Dünnes Eis! Ganz dünnes Eis!

18.08.2026 „Rote Linie erreicht“: Verdi schließt BSW wegen Vorwurf der AfD-Nähe aus
 
Alexander King hatte den 31.08.2026 im Kalender: „Verdi trifft Politik“, Diskussion mit den Spitzenkandidierenden für die Abgeordnetenhauswahl, ein Format, wie es Gewerkschaften vor jeder Wahl anbieten. Dann teilte ihm die „Verdi“-Landesbezirksleitung Berlin-Brandenburg mit, dass er dort nicht mehr erwünscht ist.
 
„Verdi“ nennt einen Grund, der nichts mit Berlin zu tun hat.
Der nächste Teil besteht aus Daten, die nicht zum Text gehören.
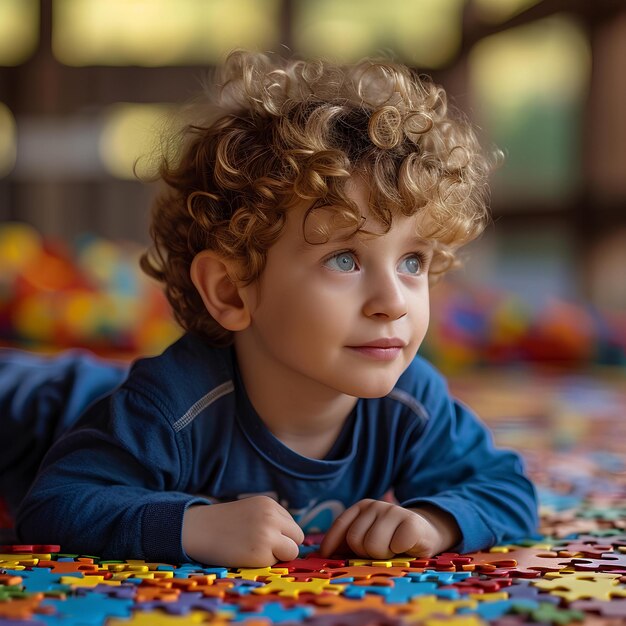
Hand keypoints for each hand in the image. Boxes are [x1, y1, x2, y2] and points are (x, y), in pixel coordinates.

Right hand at [182, 496, 303, 566]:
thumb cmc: (224, 523)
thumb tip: (294, 540)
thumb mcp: (252, 510)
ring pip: (292, 551)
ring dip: (278, 555)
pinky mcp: (261, 554)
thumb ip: (272, 519)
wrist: (198, 530)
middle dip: (285, 545)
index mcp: (270, 504)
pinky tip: (246, 556)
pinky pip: (275, 563)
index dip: (281, 534)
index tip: (262, 536)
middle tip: (263, 547)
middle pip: (297, 537)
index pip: (291, 524)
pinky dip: (264, 563)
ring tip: (256, 551)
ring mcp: (268, 535)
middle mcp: (272, 517)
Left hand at [319, 499, 460, 559]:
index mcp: (361, 508)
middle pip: (355, 539)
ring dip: (383, 554)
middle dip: (365, 553)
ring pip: (373, 545)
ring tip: (392, 549)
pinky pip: (394, 546)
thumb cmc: (391, 541)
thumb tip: (317, 556)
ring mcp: (393, 511)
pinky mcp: (410, 522)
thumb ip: (346, 545)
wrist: (427, 533)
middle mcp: (375, 505)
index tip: (326, 556)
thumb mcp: (367, 539)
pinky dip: (399, 552)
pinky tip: (405, 548)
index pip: (340, 525)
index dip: (331, 543)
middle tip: (380, 551)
Knapp vier Wochen vor der Landtagswahl in Sachsen-Anhalt habe die BSW-Bundesspitze „öffentlich und unmissverständlich“ erklärt, eine BSW-Fraktion im Magdeburger Landtag wäre bereit, einem AfD-Ministerpräsidenten ins Amt zu verhelfen.
 
Stimmten die anderen Parteien der BSW-Idee eines „überparteilichen Ministerpräsidenten“ nicht zu, wolle sich das BSW im dritten Wahlgang enthalten und so eine AfD-Mehrheit ermöglichen.
 
„Verdi“ verweist auf die „amtlich und gerichtsfest“ als rechtsextrem eingestuften AfD-Landesverbände und schreibt über den dortigen Spitzenkandidaten, er habe „gute Verbindungen in die Neonazi-Szene“.
 
Dann der Satz, auf den das Schreiben zuläuft: „93 Jahre nach Beginn der Herrschaft des Nationalsozialismus besteht heute die reale Gefahr, dass – mit zentraler Hilfe des BSW – erneut eine faschistische und rechtsextreme Partei in Deutschland Regierungsverantwortung erhält.“
 
Für Verdi ist „eine rote Linie erreicht“.

 
Quelle: berliner-zeitung.de/article/verdi-laedt-bsw-aus-alexander-king-will-trotzdem-kommen-10305292
 

Wäre ich Ulrich Siegmund, würde ich den Laden wegen Rufmords verklagen.
 
Auf der anderen Seite: Möglicherweise erhält die AfD dadurch wieder ein paar Prozentpunkte mehr.